Police spokeswoman Luba Samri confirmed they were investigating reports of a kidnapping and said they had found a body but refused to say whether the two incidents were connected. She did not give details on the victim’s identity.
“In the early hours of Wednesday morning, police received a report of a person being forced into a car in Beit Hanina,” Samri told AFP, referring to a well-heeled east Jerusalem neighbourhood.
“Within an hour, a body was found in Jerusalem that has still not been identified. We are looking to see if there is a connection between the two incidents.”
Quoting witnesses, army radio said a black car had stopped next to a youth who was hitchhiking and he was forced inside. The car then took off.

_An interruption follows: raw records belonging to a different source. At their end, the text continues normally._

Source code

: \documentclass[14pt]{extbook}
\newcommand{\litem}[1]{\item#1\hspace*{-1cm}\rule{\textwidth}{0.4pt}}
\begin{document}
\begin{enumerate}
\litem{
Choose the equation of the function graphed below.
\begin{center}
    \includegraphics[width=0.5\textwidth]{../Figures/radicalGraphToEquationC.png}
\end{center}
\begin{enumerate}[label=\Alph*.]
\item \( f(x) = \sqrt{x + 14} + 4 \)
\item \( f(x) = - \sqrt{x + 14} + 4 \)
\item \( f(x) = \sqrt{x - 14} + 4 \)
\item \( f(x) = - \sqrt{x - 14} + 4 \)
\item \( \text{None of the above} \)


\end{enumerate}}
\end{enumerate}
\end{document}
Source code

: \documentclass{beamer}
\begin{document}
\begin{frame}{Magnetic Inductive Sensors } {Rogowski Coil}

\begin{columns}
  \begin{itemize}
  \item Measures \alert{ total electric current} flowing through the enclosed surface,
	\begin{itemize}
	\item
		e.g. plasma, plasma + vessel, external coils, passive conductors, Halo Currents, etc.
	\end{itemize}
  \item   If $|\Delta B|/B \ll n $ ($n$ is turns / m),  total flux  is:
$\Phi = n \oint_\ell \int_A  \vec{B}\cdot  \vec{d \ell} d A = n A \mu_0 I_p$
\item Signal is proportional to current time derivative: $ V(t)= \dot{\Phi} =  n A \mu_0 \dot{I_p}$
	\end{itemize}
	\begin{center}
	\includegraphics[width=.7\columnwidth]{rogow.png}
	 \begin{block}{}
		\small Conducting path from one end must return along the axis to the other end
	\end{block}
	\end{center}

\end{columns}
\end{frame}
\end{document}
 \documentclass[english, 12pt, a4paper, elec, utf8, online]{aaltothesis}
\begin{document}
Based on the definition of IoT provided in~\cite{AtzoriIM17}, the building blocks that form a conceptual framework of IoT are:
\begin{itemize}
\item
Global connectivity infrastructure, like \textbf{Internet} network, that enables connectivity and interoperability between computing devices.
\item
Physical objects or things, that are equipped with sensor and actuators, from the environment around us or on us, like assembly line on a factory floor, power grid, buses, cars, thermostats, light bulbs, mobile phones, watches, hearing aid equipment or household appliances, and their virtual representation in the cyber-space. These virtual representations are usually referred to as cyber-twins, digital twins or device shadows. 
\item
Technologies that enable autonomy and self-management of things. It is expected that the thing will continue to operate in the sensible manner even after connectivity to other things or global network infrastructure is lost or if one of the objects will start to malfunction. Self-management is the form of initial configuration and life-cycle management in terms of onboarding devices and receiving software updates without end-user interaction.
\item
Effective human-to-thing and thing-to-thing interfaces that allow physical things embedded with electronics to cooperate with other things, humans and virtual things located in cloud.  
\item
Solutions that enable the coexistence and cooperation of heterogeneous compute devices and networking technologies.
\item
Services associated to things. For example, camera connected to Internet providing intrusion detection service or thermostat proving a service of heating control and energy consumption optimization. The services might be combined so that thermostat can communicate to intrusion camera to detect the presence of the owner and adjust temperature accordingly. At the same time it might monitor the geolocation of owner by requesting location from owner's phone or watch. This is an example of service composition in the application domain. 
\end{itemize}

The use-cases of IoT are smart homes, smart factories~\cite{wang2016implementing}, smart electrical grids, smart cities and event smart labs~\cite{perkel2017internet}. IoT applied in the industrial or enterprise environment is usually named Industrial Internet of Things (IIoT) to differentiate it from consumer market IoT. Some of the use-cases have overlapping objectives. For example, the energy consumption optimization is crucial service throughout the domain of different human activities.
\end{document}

Sometime later, the family of the youth, who is understood to be around 16, reported him missing, it said.
The body was discovered in a forest in Givat Shaul in southwest Jerusalem. An AFP correspondent said police had sealed off a large area around the neighbourhood.
A body was found shortly afterwards in another part of the city, the radio said, describing it as a “suspected revenge attack” for the kidnapping of three Israeli teenagers from the southern West Bank on June 12.
Backlash
Israel has blamed Hamas for their murders of the three Israeli teens. Hamas denies that it had anything to do with the teens’ disappearance or murder but have also refused to condemn the attack.
The backlash to the kidnap and murder of the three Israelis was swift. Hundreds of Palestinians have been arrested since 12 June, at least 6 Palestinians have been killed, houses have been raided and vandalised and the house of one of the suspected kidnappers, whose whereabouts is unknown, was blown up by the Israeli army. Gaza has also been targeted in at least 36 airstrikes.
Within hours of the funeral of the Israeli teens, 200 Israelis rampaged through Jerusalem, stopping cars and the light rail and shouting “Death to Arabs,” police and witnesses said.
Many people reported being targeted in the streets for being Arab: “I was in the middle of a Ramadan meal. Someone passed by and noticed I am an Arab,” said Mohammed Sayyad of A-Tor. “He called out to everyone else, saying ‘Here’s an Arab, here’s an Arab.’ They started throwing stones and spraying gas, and cursing, ‘Tomorrow we’re going to kill you.'”
Police said 47 people were arrested, and five Palestinians were attacked, two needing medical treatement.
Mob of Israelis engaged in a violent standoff with police in the centre of Jerusalem, Israeli newspaper Haaretz reported. Five Palestinians were attacked and two of them needed medical treatment.
New Settlement Drive
Israeli Defense Minister Moshe Ya’alon has called on his government to respond to the death of three teenage West Bank settlers by embarking on a fresh settlement drive that would include new settlements built in the trio’s memory, Israeli daily Haaretz reported on Tuesday.
Ya’alon presented a plan during a Monday cabinet meeting – prepared by Israel’s Civil Administration authorities – featuring plans to expand Israeli settlement projects, the paper reported.
Proposals include issuing construction tenders for thousands of new housing units in settlement blocs located on occupied Palestinian land.
Construction of a new settlement inside one of the blocs to be named after the three slain settlers is also proposed, the paper said.
Justice Minister Tzipi Livni, however, opposed the move, threatening to vote down the cabinet decision.
“It is wrong to split the nation along ideological lines of [settlement] construction that the entire nation is not behind,” Livni was quoted as saying.